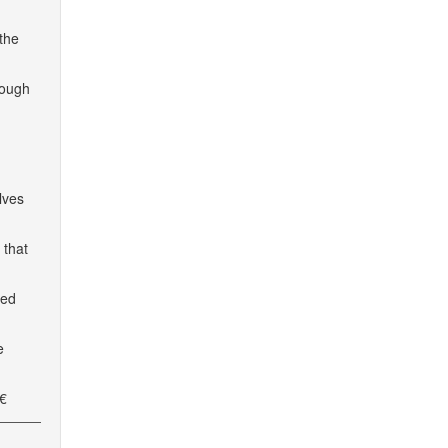
 the
rough
lves
 that
ted
e
€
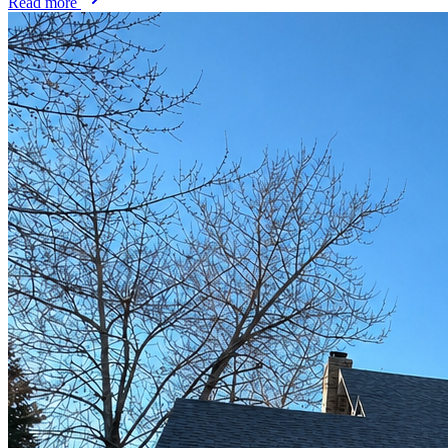
Read more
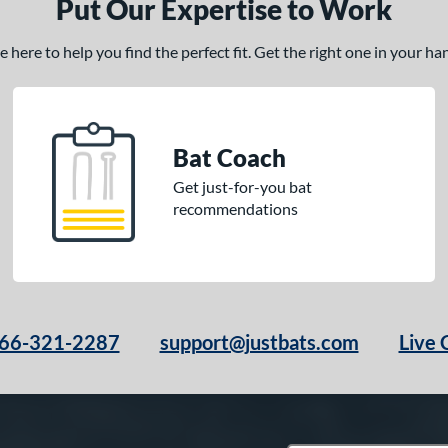
Put Our Expertise to Work
here to help you find the perfect fit. Get the right one in your h
Bat Coach
Get just-for-you bat
recommendations
66-321-2287
support@justbats.com
Live 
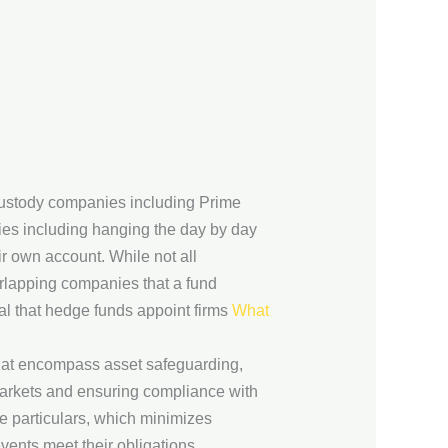
custody companies including Prime
ies including hanging the day by day
ir own account. While not all
rlapping companies that a fund
ial that hedge funds appoint firms
What
that encompass asset safeguarding,
d markets and ensuring compliance with
 particulars, which minimizes
events meet their obligations,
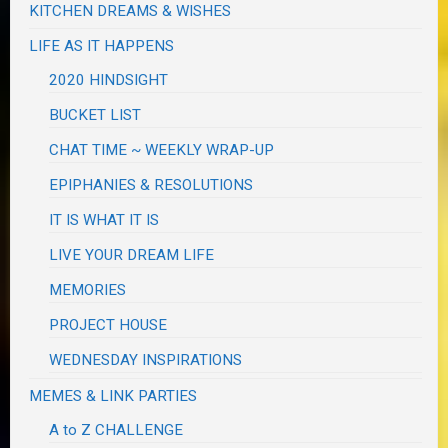
KITCHEN DREAMS & WISHES
LIFE AS IT HAPPENS
2020 HINDSIGHT
BUCKET LIST
CHAT TIME ~ WEEKLY WRAP-UP
EPIPHANIES & RESOLUTIONS
IT IS WHAT IT IS
LIVE YOUR DREAM LIFE
MEMORIES
PROJECT HOUSE
WEDNESDAY INSPIRATIONS
MEMES & LINK PARTIES
A to Z CHALLENGE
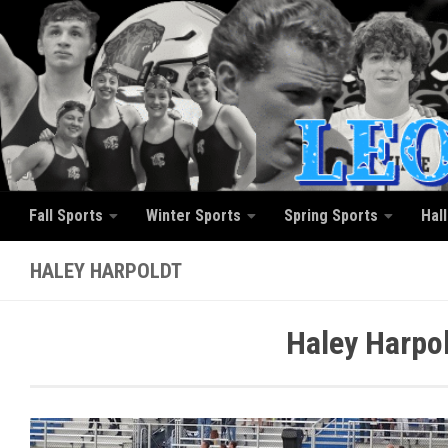
Skip to content
Fall Sports
Winter Sports
Spring Sports
Hal
HALEY HARPOLDT
Haley Harpol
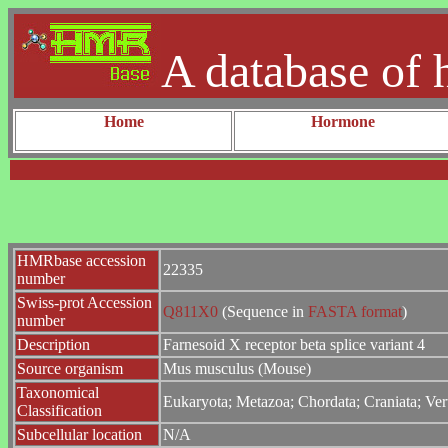
A database of 
Home
Hormone
HMRbase accession
22335
number
Swiss-prot Accession
Q811X0
(Sequence in
FASTA format
)
number
Description
Farnesoid X receptor beta splice variant 4
Source organism
Mus musculus (Mouse)
Taxonomical
Eukaryota; Metazoa; Chordata; Craniata; Ver
Classification
Subcellular location
N/A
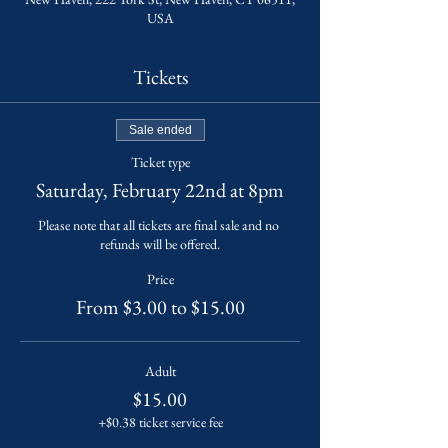
USA
Tickets
Sale ended
Ticket type
Saturday, February 22nd at 8pm
Please note that all tickets are final sale and no 
refunds will be offered.
Price
From $3.00 to $15.00
Adult
$15.00
+$0.38 ticket service fee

****

Problem to work on —
All lines with the word "companies" must be located in the data and copied.

Solution to the exercise —
custody companies including Prime
rlapping companies that a fund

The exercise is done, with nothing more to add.